Este bosque dá queijo - de cabra

Heloisa Collins conhece pelo nome cada cabra de seu rebanho. Se duvidar, conhece também cada um de seus queijos artesanais que não param na prateleira. Aumentar a produção? Só quando descobrir como não afetar a qualidade

Patrícia Ferraz, O Estado de S.Paulo

25 Julho 2013 | 02h23

Esta é a Laura. Não é pura. É mistura de boer e saanen, leiteira de primeira. Ela vai na frente, com um sino pendurado, é a líder do rebanho. Esta aqui é a Benê, novinha, tem 2 anos. Dalila está prenhe, é da nova geração - já nasceu aqui.

Heloisa Collins apresenta cada cabra de seu rebanho. Chama todas pelo nome e sabe até quantos queijos cada uma já lhe deu: "A Penélope? Tem 5 anos e meio, é filha da Chafurdona, já deu uns 550 a 600 litros de leite, uns 100 queijos".

Para sorte dos paulistanos, os queijos da Penélope e da Laura (e em breve também os da Dalila) já estão no mercado. A queijaria de Heloisa, Capril do Bosque, acaba de obter sua licença de funcionamento, depois de três anos de espera - "deu tempo de construir o restaurante, o aprisco suspenso para proteger o rebanho e a fábrica com cinco câmaras de maturação refrigeradas", conta.

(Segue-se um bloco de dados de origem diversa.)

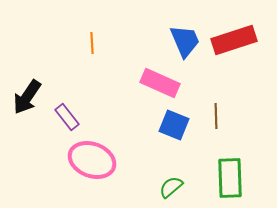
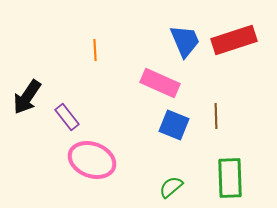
orange line: moved 3 px right, 7 px down
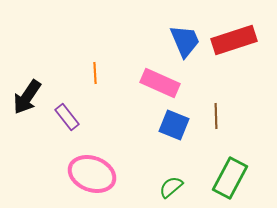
orange line: moved 23 px down
pink ellipse: moved 14 px down
green rectangle: rotated 30 degrees clockwise
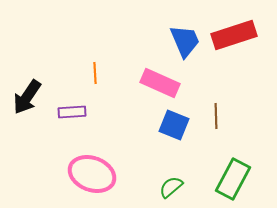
red rectangle: moved 5 px up
purple rectangle: moved 5 px right, 5 px up; rotated 56 degrees counterclockwise
green rectangle: moved 3 px right, 1 px down
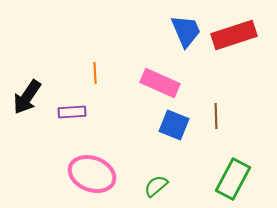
blue trapezoid: moved 1 px right, 10 px up
green semicircle: moved 15 px left, 1 px up
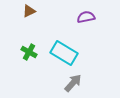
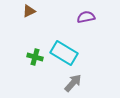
green cross: moved 6 px right, 5 px down; rotated 14 degrees counterclockwise
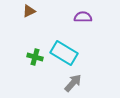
purple semicircle: moved 3 px left; rotated 12 degrees clockwise
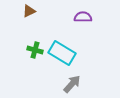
cyan rectangle: moved 2 px left
green cross: moved 7 px up
gray arrow: moved 1 px left, 1 px down
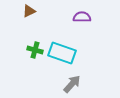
purple semicircle: moved 1 px left
cyan rectangle: rotated 12 degrees counterclockwise
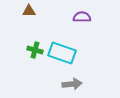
brown triangle: rotated 24 degrees clockwise
gray arrow: rotated 42 degrees clockwise
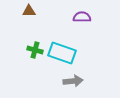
gray arrow: moved 1 px right, 3 px up
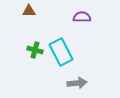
cyan rectangle: moved 1 px left, 1 px up; rotated 44 degrees clockwise
gray arrow: moved 4 px right, 2 px down
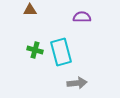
brown triangle: moved 1 px right, 1 px up
cyan rectangle: rotated 12 degrees clockwise
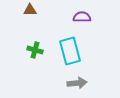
cyan rectangle: moved 9 px right, 1 px up
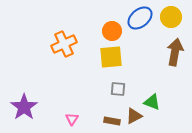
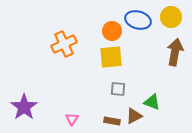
blue ellipse: moved 2 px left, 2 px down; rotated 55 degrees clockwise
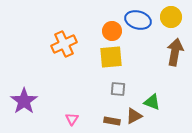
purple star: moved 6 px up
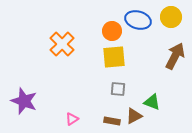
orange cross: moved 2 px left; rotated 20 degrees counterclockwise
brown arrow: moved 4 px down; rotated 16 degrees clockwise
yellow square: moved 3 px right
purple star: rotated 16 degrees counterclockwise
pink triangle: rotated 24 degrees clockwise
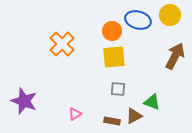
yellow circle: moved 1 px left, 2 px up
pink triangle: moved 3 px right, 5 px up
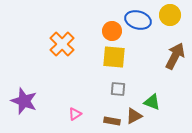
yellow square: rotated 10 degrees clockwise
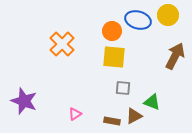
yellow circle: moved 2 px left
gray square: moved 5 px right, 1 px up
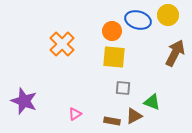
brown arrow: moved 3 px up
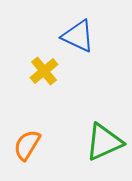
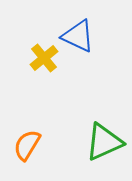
yellow cross: moved 13 px up
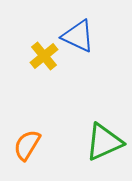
yellow cross: moved 2 px up
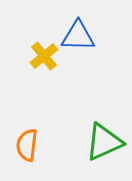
blue triangle: rotated 24 degrees counterclockwise
orange semicircle: rotated 24 degrees counterclockwise
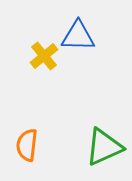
green triangle: moved 5 px down
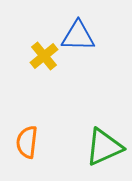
orange semicircle: moved 3 px up
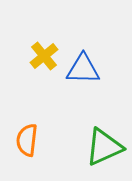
blue triangle: moved 5 px right, 33 px down
orange semicircle: moved 2 px up
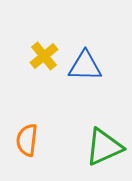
blue triangle: moved 2 px right, 3 px up
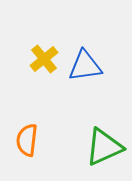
yellow cross: moved 3 px down
blue triangle: rotated 9 degrees counterclockwise
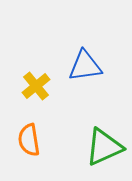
yellow cross: moved 8 px left, 27 px down
orange semicircle: moved 2 px right; rotated 16 degrees counterclockwise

Heloisa faz queijos de cabra finos e artesanais num sítio em Joanópolis, com o capricho de quem encontrou uma nova profissão por puro prazer. Ela começou a fazer queijos há uns 15 anos, por brincadeira, quando herdou uma biblioteca gastronômica de um amigo. Entre os livros que ensinavam a fazer geleia e linguiça estavam os de queijo. Leu todos. Experimentou fazer em casa. Deu certo. "Bom, para dizer a verdade, fiquei muito surpresa de ter dado certo. Aliás, por muito tempo, eu me surpreendia sempre que o queijo ficava pronto", diverte-se. Aproveitava viagens para visitar queijarias, comprar uns mofos. Importou livros, mofos, fôrmas, escova de limpar casca de queijo e utensílios, comprados pela internet. "Gastava uma fortuna de correio." Até que, aos 50 anos, a doutora em linguística aplicada resolveu encerrar a carreira de diretora do Departamento de Inglês da PUC para fazer queijos. Aprendeu a criar cabras, treinou Andreia, a caseira do sítio - hoje, o principal braço da queijaria, que tem mais duas funcionárias.

Heloisa leu no Paladar sobre a inauguração de uma loja especializada em queijos artesanais, A Queijaria, na Vila Madalena. Deixou recado no Facebook do dono. Ele foi a Joanópolis, provou os queijos, fez o pedido: 20 queijos. Vendeu em menos de uma semana e pediu mais. "Não tinha", conta Heloisa. "Quando a gente faz queijo artesanal, a produção é pequena, não dá para aumentar de um dia para outro, senão perde qualidade".

A Capril do Bosque faz aproximadamente 200 quilos de queijo por mês, de seis tipos, um tipo a cada dia.